Try it: Of the entries below, return only those lines from the line with "right elbow: (224, 150)" to the line with "left eye: (272, 21)", exactly, both included.

---------- Given records ----------

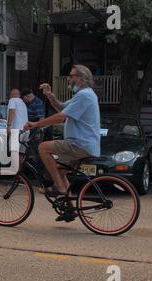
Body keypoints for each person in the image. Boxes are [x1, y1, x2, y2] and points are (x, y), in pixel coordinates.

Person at [26, 65, 101, 222]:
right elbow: (61, 107)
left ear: (81, 78)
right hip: (82, 144)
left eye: (72, 76)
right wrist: (49, 95)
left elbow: (61, 117)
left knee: (43, 147)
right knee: (60, 171)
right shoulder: (83, 95)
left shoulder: (84, 95)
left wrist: (36, 124)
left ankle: (59, 187)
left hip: (79, 144)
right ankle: (69, 210)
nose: (69, 78)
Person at [5, 89, 29, 173]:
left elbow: (12, 111)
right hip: (25, 131)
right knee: (21, 154)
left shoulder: (12, 100)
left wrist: (9, 125)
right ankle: (20, 175)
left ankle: (15, 174)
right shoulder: (23, 103)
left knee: (14, 152)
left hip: (16, 130)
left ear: (11, 95)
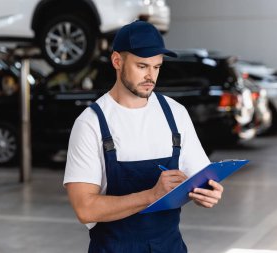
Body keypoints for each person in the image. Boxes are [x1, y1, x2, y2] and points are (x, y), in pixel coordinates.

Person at [63, 20, 224, 252]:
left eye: (157, 67)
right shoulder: (91, 123)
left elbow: (199, 176)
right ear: (117, 61)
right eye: (142, 66)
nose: (151, 76)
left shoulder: (175, 114)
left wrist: (206, 193)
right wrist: (152, 195)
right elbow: (85, 208)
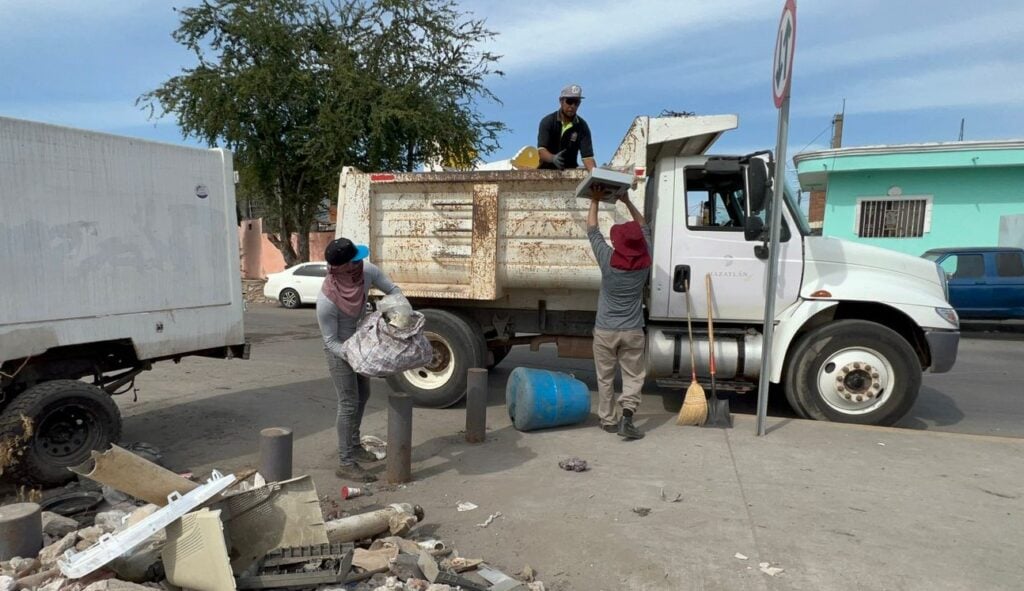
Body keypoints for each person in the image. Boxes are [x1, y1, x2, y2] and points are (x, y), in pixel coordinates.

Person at [317, 237, 402, 482]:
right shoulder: (327, 300)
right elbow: (330, 341)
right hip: (340, 351)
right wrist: (355, 356)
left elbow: (393, 290)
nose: (359, 263)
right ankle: (345, 462)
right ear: (341, 267)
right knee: (348, 403)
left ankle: (354, 445)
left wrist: (400, 312)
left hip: (361, 345)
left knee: (363, 395)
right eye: (353, 261)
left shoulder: (366, 272)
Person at [586, 189, 653, 440]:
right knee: (633, 376)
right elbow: (643, 226)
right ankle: (627, 417)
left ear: (618, 243)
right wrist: (627, 200)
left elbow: (592, 230)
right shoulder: (646, 259)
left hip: (605, 330)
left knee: (605, 378)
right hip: (633, 329)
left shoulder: (608, 259)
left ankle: (608, 421)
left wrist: (594, 198)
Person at [538, 84, 596, 171]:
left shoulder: (582, 126)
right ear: (561, 101)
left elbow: (587, 157)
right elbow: (541, 151)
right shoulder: (547, 121)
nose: (572, 106)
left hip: (569, 173)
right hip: (545, 173)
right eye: (569, 101)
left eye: (576, 102)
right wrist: (552, 158)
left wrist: (596, 177)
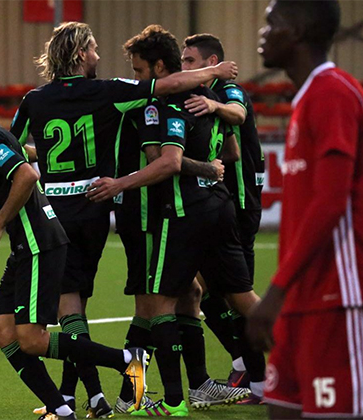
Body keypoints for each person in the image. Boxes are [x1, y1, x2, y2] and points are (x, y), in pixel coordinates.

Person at [10, 21, 238, 417]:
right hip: (98, 208)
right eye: (94, 48)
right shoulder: (107, 91)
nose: (99, 55)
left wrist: (42, 154)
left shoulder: (35, 99)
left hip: (58, 210)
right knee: (100, 303)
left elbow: (15, 148)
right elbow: (166, 86)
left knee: (75, 309)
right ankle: (100, 395)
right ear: (82, 54)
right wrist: (214, 73)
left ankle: (100, 394)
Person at [0, 78, 150, 420]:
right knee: (4, 333)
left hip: (39, 244)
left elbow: (27, 177)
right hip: (25, 246)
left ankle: (126, 361)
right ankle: (61, 409)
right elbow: (12, 188)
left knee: (31, 339)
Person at [87, 25, 253, 416]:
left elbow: (170, 161)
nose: (137, 78)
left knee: (169, 300)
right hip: (170, 209)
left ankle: (167, 392)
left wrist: (200, 168)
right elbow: (224, 150)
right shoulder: (189, 97)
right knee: (175, 299)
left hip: (162, 212)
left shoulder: (162, 102)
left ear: (159, 67)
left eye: (141, 71)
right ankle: (166, 390)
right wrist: (209, 169)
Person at [247, 1, 363, 418]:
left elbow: (331, 202)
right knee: (281, 409)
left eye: (272, 21)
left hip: (338, 298)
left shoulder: (332, 93)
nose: (263, 31)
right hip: (299, 303)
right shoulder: (308, 97)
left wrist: (273, 292)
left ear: (299, 30)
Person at [181, 33, 267, 402]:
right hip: (211, 207)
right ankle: (243, 364)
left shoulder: (224, 89)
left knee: (236, 296)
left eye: (189, 60)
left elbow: (239, 114)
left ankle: (270, 375)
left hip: (238, 205)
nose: (183, 66)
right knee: (202, 292)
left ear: (211, 61)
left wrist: (213, 106)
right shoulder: (193, 95)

----------

Response to this task:
right elbow: (224, 150)
right shoulder: (189, 97)
right knee: (175, 299)
left hip: (162, 212)
left shoulder: (162, 102)
left ear: (159, 67)
left eye: (141, 71)
right ankle: (166, 390)
right wrist: (209, 169)
Person at [247, 1, 363, 418]:
left elbow: (331, 202)
right knee: (281, 409)
left eye: (272, 21)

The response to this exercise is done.